Telephony and chatting are examples of simultaneous communication, in which action and reaction follow each other immediately. For example, with a letter sent in, the interval in the contact is longer. The term feedback is used in this context for feedback or response to a communication initiative. The best-known basic model that depicts a communication process contains as elements a sender that sends a message via a medium to a recipient who then gives feedback on it. Since it is a mechanistic model originally developed for telephony, much emphasis is placed on terms such as encoding information by the transmitter (input) and decoding it by receivers. Because communication is a social rather than a technical process, more emphasis has been placed on meaning and explanation. A transmitter tries to transmit something and receivers interpret each in their own way.

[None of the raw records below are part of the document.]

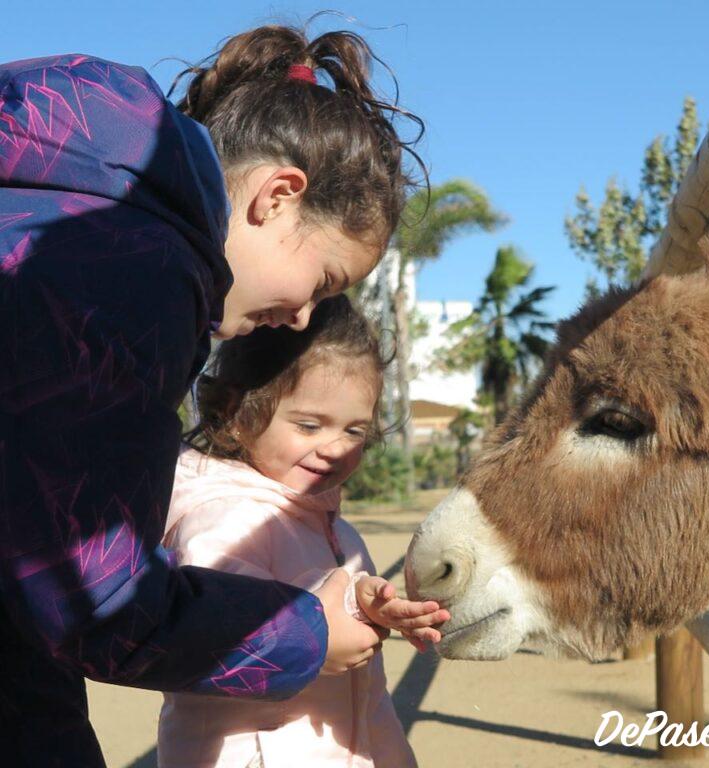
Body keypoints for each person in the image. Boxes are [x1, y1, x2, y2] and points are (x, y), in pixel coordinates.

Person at [0, 25, 425, 767]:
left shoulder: (64, 194)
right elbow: (92, 598)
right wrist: (311, 633)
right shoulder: (138, 275)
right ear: (277, 196)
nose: (299, 320)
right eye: (321, 285)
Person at [159, 296, 445, 768]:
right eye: (309, 425)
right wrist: (329, 619)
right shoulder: (224, 518)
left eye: (355, 431)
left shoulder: (341, 534)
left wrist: (375, 609)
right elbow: (226, 632)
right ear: (234, 411)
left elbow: (368, 697)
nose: (334, 448)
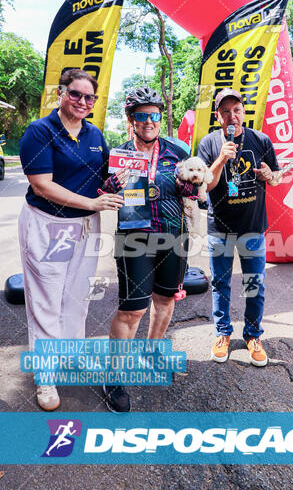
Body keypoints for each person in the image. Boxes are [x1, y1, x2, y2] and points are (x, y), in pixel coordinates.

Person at [19, 68, 124, 411]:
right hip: (49, 224)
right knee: (47, 300)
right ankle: (45, 376)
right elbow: (42, 185)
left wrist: (120, 180)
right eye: (75, 94)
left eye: (88, 97)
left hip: (86, 226)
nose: (82, 101)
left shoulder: (95, 134)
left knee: (78, 298)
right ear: (62, 94)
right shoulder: (40, 131)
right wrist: (92, 203)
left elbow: (106, 174)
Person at [103, 87, 194, 413]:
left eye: (154, 114)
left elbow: (194, 185)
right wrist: (112, 185)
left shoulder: (178, 149)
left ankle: (152, 351)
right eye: (141, 115)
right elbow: (101, 191)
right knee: (132, 310)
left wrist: (192, 186)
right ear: (131, 119)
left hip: (173, 236)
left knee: (165, 299)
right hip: (134, 237)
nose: (149, 121)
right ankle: (114, 376)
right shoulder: (117, 154)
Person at [197, 88, 283, 367]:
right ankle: (223, 334)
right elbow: (205, 185)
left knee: (254, 284)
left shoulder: (261, 140)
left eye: (237, 110)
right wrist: (222, 158)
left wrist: (271, 175)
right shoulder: (208, 143)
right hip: (219, 227)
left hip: (252, 227)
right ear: (218, 115)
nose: (232, 115)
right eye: (225, 111)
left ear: (244, 111)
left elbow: (277, 177)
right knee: (221, 284)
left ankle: (253, 335)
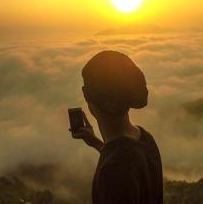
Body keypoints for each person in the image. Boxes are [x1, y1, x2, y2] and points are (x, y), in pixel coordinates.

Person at [70, 50, 163, 204]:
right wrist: (96, 143)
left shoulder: (113, 173)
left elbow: (120, 166)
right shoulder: (145, 139)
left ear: (87, 97)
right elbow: (127, 159)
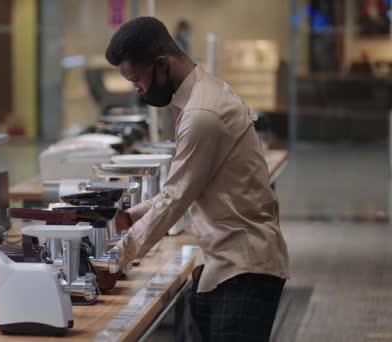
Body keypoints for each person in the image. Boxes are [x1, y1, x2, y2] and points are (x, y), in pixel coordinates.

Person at [104, 17, 289, 342]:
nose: (138, 90)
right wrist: (128, 218)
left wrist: (113, 260)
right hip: (224, 265)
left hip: (243, 271)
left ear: (162, 64)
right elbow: (186, 187)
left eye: (137, 80)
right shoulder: (200, 96)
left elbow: (176, 198)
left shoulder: (202, 115)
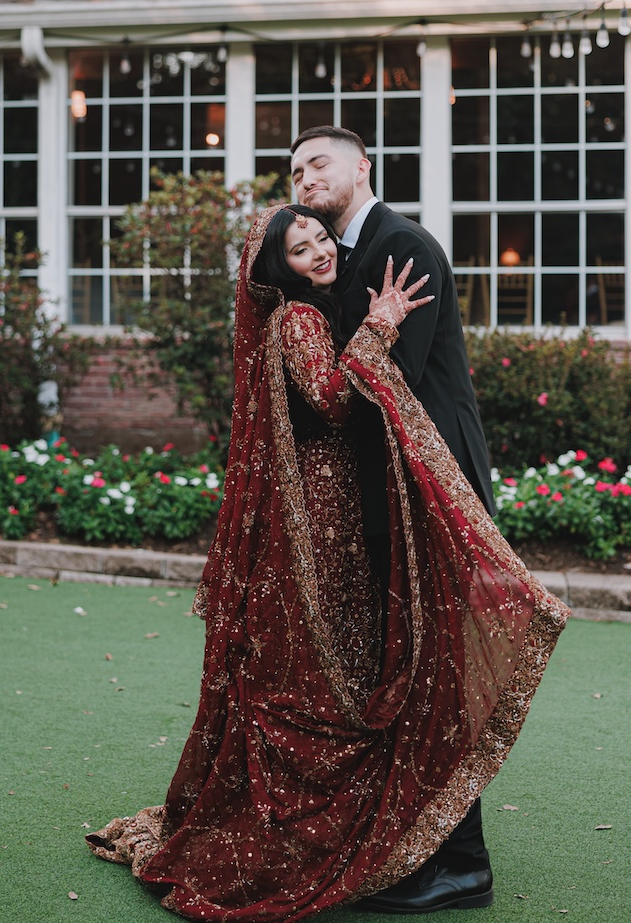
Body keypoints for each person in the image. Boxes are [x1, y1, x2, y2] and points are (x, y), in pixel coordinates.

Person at [86, 203, 569, 922]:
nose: (316, 248)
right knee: (342, 660)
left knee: (350, 654)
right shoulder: (301, 320)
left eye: (317, 235)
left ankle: (391, 823)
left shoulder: (310, 311)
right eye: (298, 245)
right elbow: (336, 400)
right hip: (327, 503)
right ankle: (345, 821)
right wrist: (382, 323)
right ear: (278, 266)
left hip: (331, 495)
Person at [290, 125, 495, 913]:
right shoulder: (345, 253)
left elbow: (386, 385)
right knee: (403, 667)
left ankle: (462, 861)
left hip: (431, 490)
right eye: (296, 168)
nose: (306, 175)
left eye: (320, 162)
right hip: (390, 493)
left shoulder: (398, 243)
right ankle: (412, 840)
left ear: (361, 165)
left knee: (433, 669)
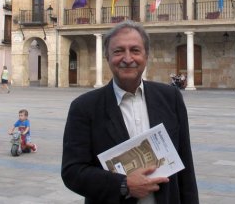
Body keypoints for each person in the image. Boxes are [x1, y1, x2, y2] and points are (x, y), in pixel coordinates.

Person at [62, 20, 199, 204]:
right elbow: (72, 172)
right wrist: (123, 185)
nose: (127, 58)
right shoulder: (84, 107)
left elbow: (186, 168)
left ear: (146, 55)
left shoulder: (170, 98)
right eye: (118, 51)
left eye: (135, 50)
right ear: (107, 57)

Disturbances in contact, miscommunication, are called noise from a technical perspective. Noise can come from outside (such as interference from noise) or from internal factors (not being able to read or understand each other’s language). From a purely technical approach, communication has also become a popular subject of study in the social sciences who are looking more for vitalistic and dynamic aspects of it. Because sender and receiver probably never have 100% the same final image, communication has sometimes been satirically defined as “talking as closely as possible”.

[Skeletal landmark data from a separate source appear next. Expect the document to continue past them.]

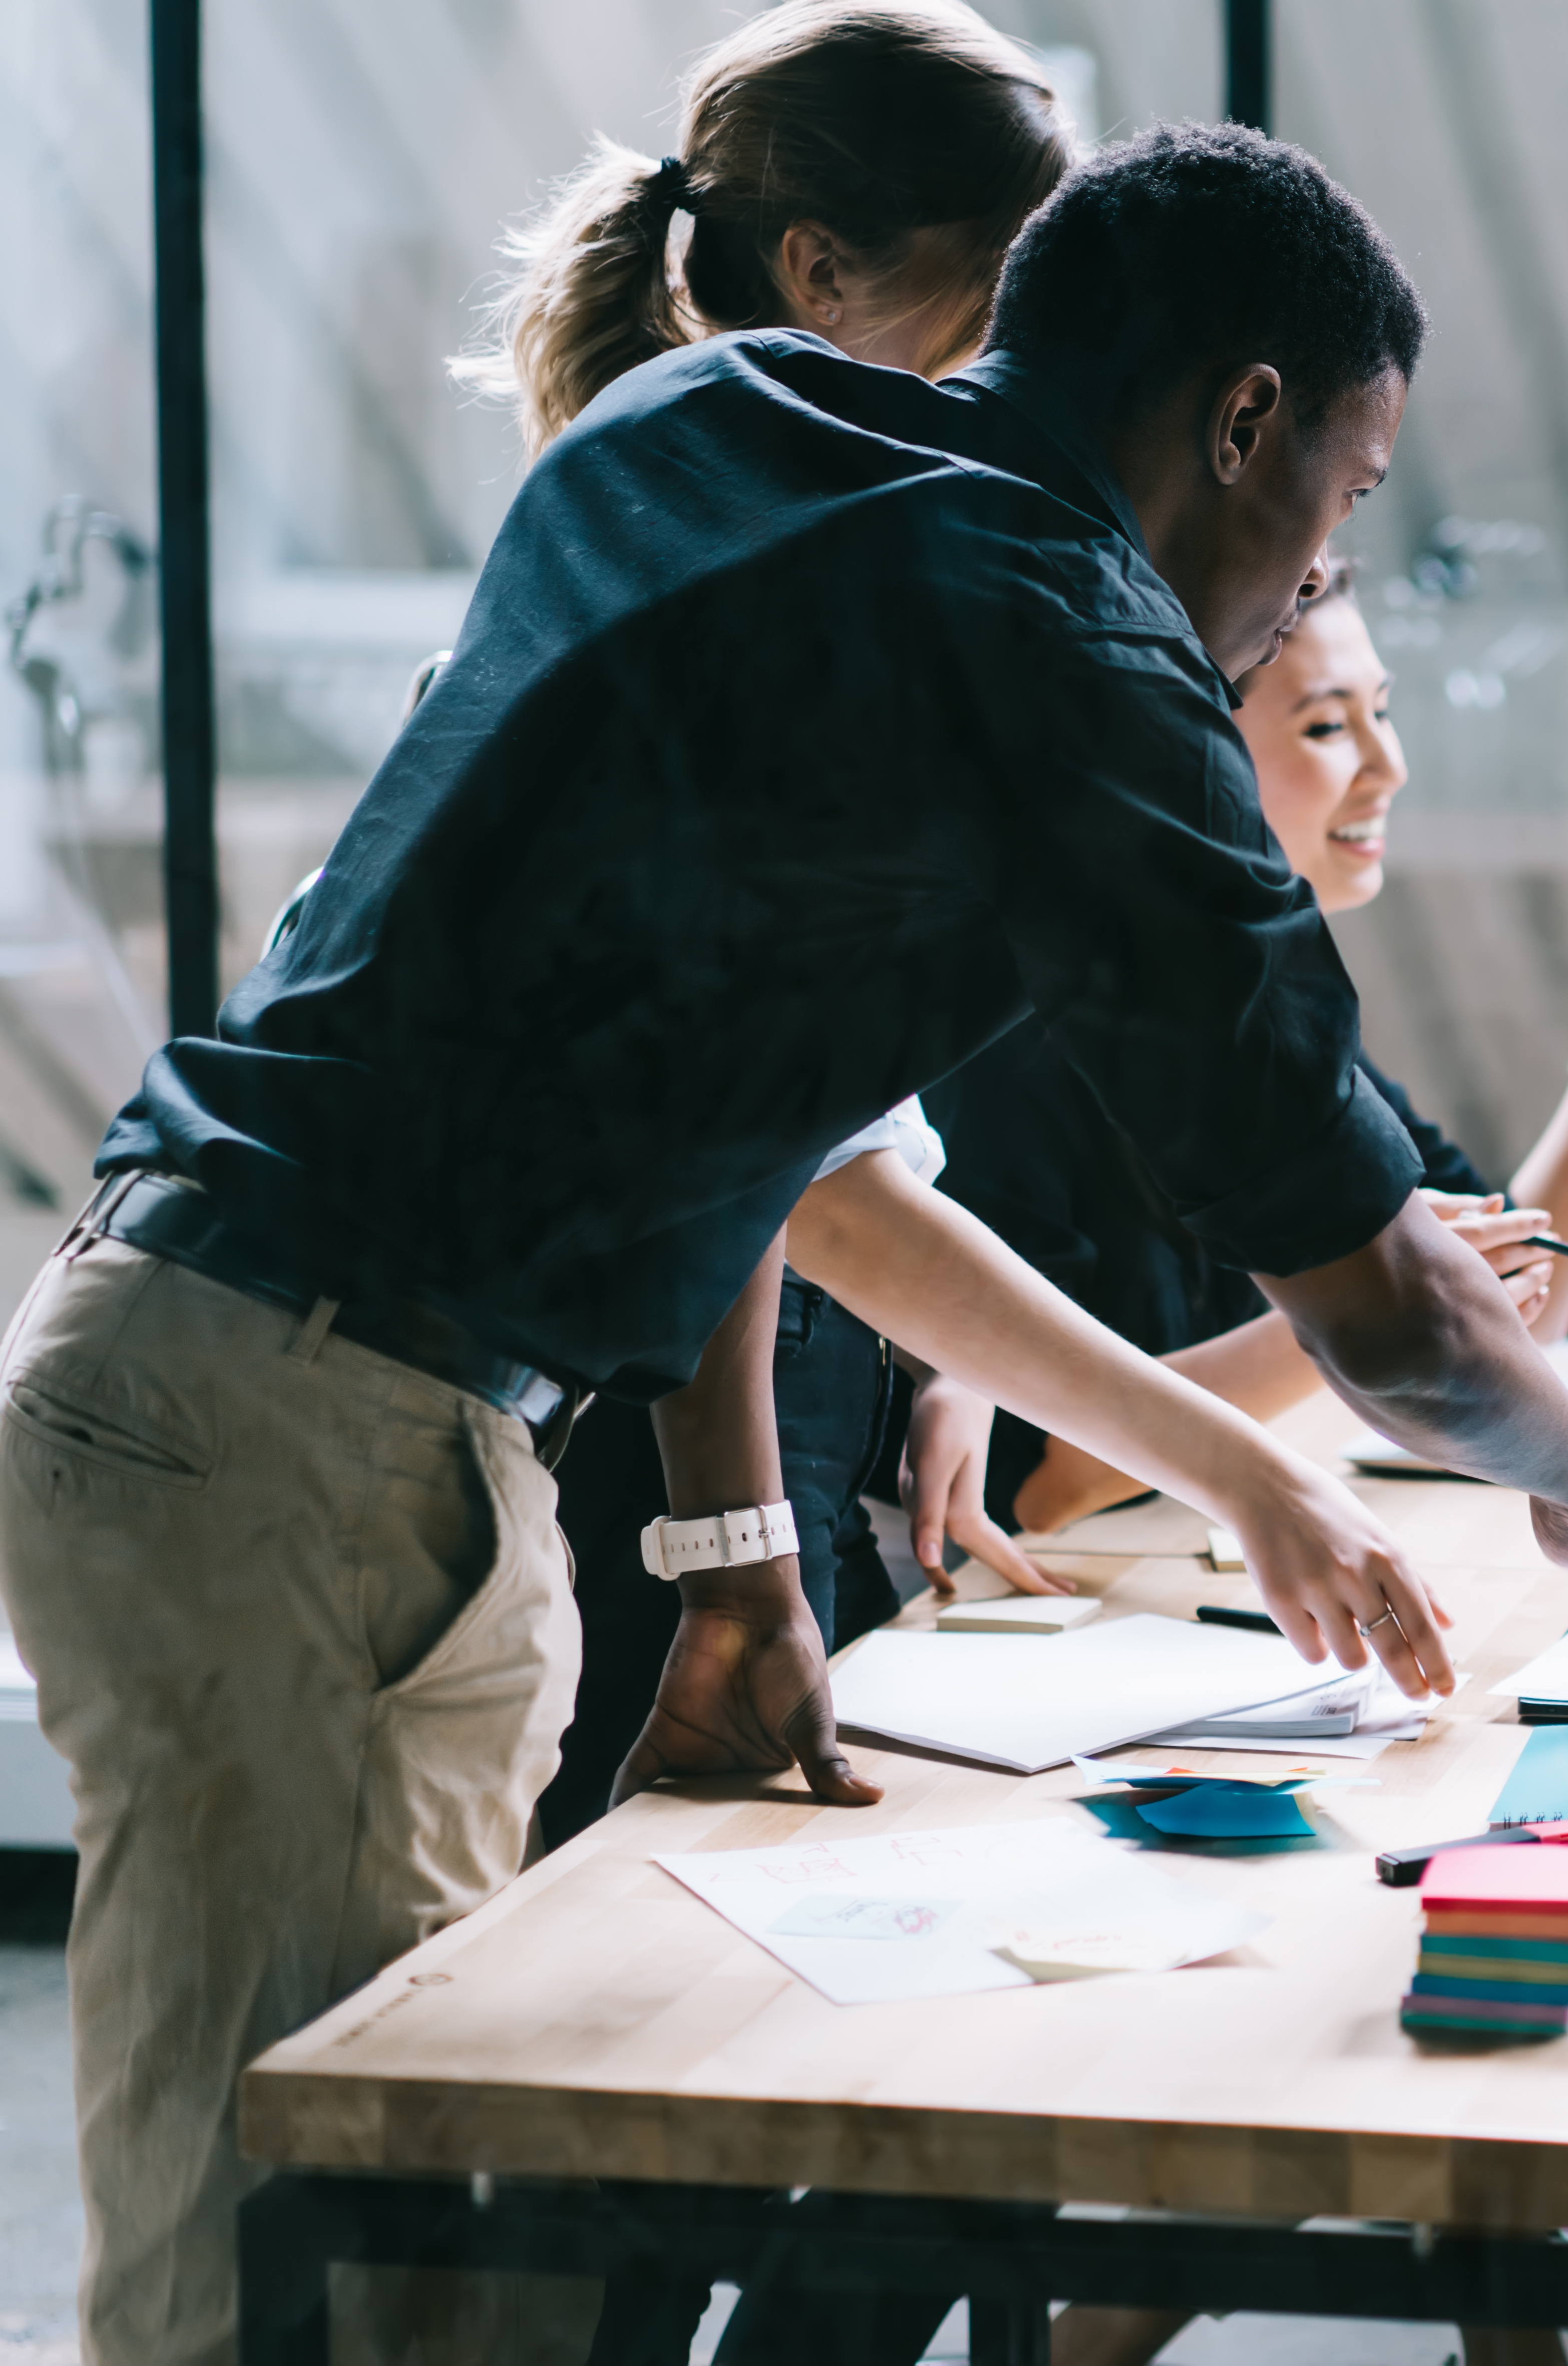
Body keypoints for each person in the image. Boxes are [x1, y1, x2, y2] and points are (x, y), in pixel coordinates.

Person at [0, 122, 1568, 2365]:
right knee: (317, 2275)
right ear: (1243, 421)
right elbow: (1372, 1282)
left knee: (430, 2254)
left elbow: (790, 1151)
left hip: (240, 1364)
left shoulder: (709, 419)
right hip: (316, 1432)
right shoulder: (1058, 633)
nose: (1318, 578)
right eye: (1345, 501)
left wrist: (740, 1553)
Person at [436, 0, 1086, 1858]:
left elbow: (806, 1123)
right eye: (1002, 301)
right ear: (818, 268)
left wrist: (932, 1350)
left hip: (751, 1406)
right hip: (610, 1423)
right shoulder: (688, 599)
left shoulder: (711, 546)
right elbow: (775, 1155)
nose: (1012, 377)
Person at [932, 557, 1568, 1536]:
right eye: (1326, 725)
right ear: (1176, 752)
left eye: (1382, 711)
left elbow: (1521, 1296)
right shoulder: (1015, 1042)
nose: (1389, 765)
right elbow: (1037, 1482)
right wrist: (1371, 1313)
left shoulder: (1265, 1011)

Informing and communicating

Characteristic of the contact in communication is its two- or multi-sidedness. For example, a reason is followed by a question, an answer, a counter-reaction, and so on. The reaction can come from a loner, but also from an audience. Communication ends when the interaction stops. As long as there is (an attempt at) one-way traffic, we usually call it information. Most messages that are sent or broadcast never arrive. Data only changes into information once it has been interpreted. An incomprehensible sign does contain signals, but if they are meaningless, there is no information processing. Only in theory ignoring information is a communication effect.

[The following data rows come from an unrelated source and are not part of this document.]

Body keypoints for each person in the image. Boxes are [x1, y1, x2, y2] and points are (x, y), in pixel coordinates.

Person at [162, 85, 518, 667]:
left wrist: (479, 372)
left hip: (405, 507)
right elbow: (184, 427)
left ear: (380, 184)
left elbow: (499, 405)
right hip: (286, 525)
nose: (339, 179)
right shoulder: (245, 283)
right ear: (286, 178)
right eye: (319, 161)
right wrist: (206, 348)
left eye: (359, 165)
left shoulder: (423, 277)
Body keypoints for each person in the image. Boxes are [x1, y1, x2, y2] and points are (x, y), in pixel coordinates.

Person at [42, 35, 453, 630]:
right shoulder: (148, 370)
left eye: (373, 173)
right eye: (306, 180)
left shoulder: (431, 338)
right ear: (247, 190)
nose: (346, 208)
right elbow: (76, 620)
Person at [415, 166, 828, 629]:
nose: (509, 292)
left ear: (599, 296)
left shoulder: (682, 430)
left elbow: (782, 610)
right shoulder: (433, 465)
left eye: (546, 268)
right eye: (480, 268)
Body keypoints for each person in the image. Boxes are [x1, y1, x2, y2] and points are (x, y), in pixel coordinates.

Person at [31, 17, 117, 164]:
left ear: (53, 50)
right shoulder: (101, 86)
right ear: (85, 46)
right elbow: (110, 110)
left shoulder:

Communication and information are often used as synonyms in phrases such as: “Would you like to communicate this to the target group?”. One speaks of communication when it is still uncertain whether information will ever arrive, apart from how it is understood and processed. If the recipient, for example the reader of a book, is not in contact with the author, the contact is called one-sided. There is two-way or multi-sidedness with any form of response or feedback. There can be a large distance in time or space between sending and receiving a message: if someone responds to the work of a deceased filmmaker, this is only referred to as “communication” at the meta level.